Task statement:
Convert the text lines in the data below into a JSON list of strings, one string per line, skipping blank lines. Leave out the picture markers.

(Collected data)
──────────
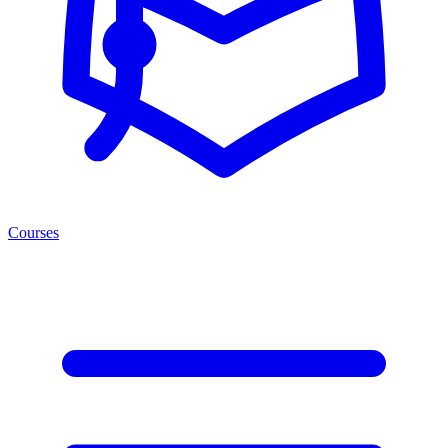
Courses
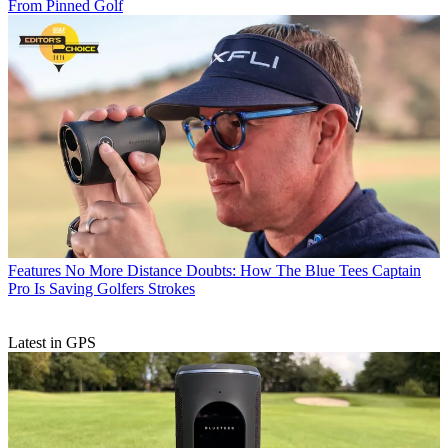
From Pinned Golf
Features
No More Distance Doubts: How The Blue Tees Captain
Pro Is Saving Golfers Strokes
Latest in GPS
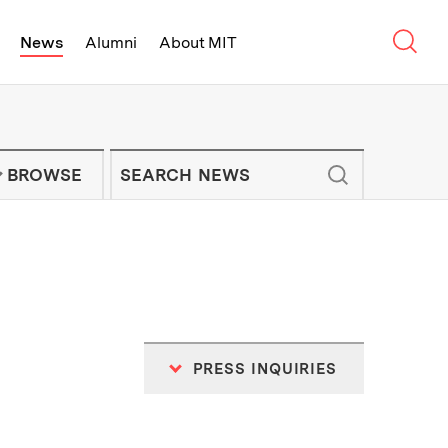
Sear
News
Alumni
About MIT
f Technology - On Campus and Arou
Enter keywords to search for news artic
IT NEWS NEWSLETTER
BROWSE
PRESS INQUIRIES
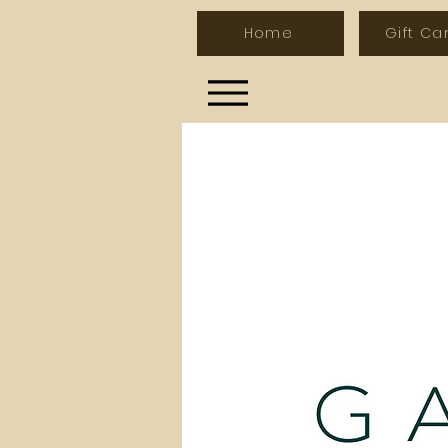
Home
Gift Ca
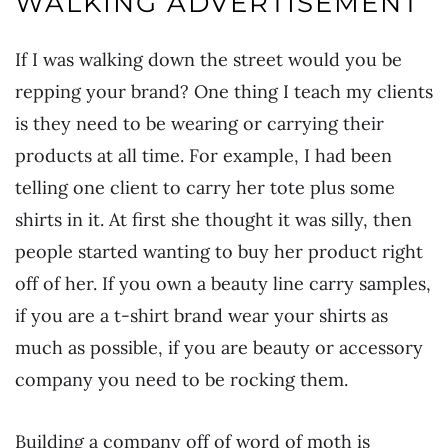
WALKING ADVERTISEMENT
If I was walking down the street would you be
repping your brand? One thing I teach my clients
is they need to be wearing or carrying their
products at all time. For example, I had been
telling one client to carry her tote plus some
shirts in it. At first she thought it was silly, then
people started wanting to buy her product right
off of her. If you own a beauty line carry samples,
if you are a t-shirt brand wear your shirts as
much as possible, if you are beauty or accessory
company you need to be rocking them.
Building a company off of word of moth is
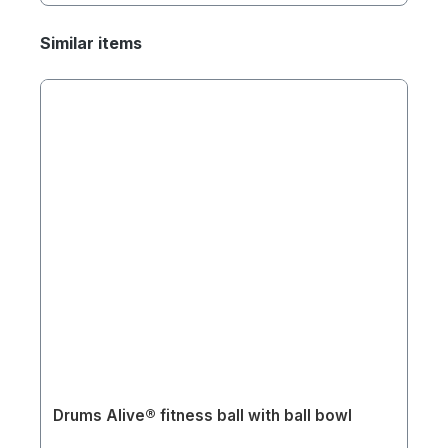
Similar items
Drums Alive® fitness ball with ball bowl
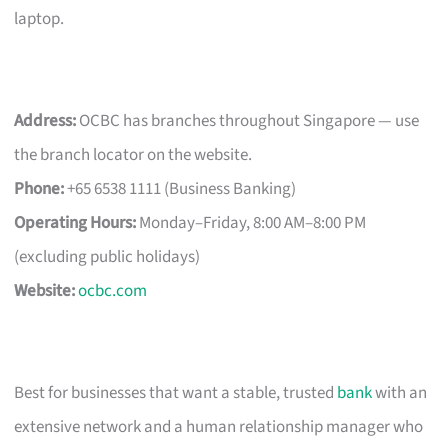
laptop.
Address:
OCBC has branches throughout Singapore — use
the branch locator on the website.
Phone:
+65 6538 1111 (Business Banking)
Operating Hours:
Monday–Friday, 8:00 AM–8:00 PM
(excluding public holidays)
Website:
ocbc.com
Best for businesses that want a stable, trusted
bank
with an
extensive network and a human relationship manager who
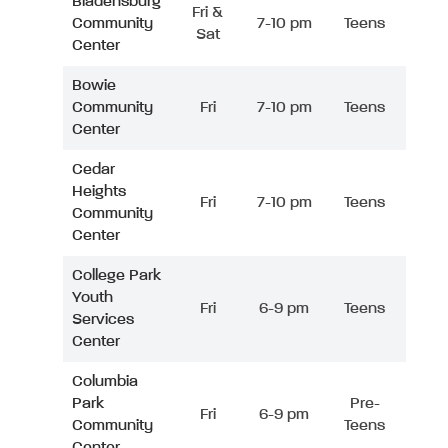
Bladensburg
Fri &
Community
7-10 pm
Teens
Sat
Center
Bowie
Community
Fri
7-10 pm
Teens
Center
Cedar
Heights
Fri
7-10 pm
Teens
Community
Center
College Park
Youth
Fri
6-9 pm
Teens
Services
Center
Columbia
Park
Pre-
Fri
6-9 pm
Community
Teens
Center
──────────
Response to this task:
[
  "Courses",
  "From Pinned Golf",
  "Features",
  "No More Distance Doubts: How The Blue Tees Captain",
  "Pro Is Saving Golfers Strokes",
  "Latest in GPS",
  "Sear",
  "News",
  "Alumni",
  "About MIT",
  "f Technology - On Campus and Arou",
  "Enter keywords to search for news artic",
  "IT NEWS NEWSLETTER",
  "BROWSE",
  "PRESS INQUIRIES",
  "Home",
  "Gift Ca",
  "WALKING ADVERTISEMENT",
  "If I was walking down the street would you be",
  "repping your brand? One thing I teach my clients",
  "is they need to be wearing or carrying their",
  "products at all time. For example, I had been",
  "telling one client to carry her tote plus some",
  "shirts in it. At first she thought it was silly, then",
  "people started wanting to buy her product right",
  "off of her. If you own a beauty line carry samples,",
  "if you are a t-shirt brand wear your shirts as",
  "much as possible, if you are beauty or accessory",
  "company you need to be rocking them.",
  "Building a company off of word of moth is",
  "Similar items",
  "Drums Alive® fitness ball with ball bowl",
  "laptop.",
  "Address:",
  "OCBC has branches throughout Singapore — use",
  "the branch locator on the website.",
  "Phone:",
  "+65 6538 1111 (Business Banking)",
  "Operating Hours:",
  "Monday–Friday, 8:00 AM–8:00 PM",
  "(excluding public holidays)",
  "Website:",
  "ocbc.com",
  "Best for businesses that want a stable, trusted",
  "bank",
  "with an",
  "extensive network and a human relationship manager who",
  "Bladensburg",
  "Fri &",
  "Community",
  "7-10 pm",
  "Teens",
  "Sat",
  "Center",
  "Bowie",
  "Community",
  "Fri",
  "7-10 pm",
  "Teens",
  "Center",
  "Cedar",
  "Heights",
  "Fri",
  "7-10 pm",
  "Teens",
  "Community",
  "Center",
  "College Park",
  "Youth",
  "Fri",
  "6-9 pm",
  "Teens",
  "Services",
  "Center",
  "Columbia",
  "Park",
  "Pre-",
  "Fri",
  "6-9 pm",
  "Community",
  "Teens",
  "Center"
]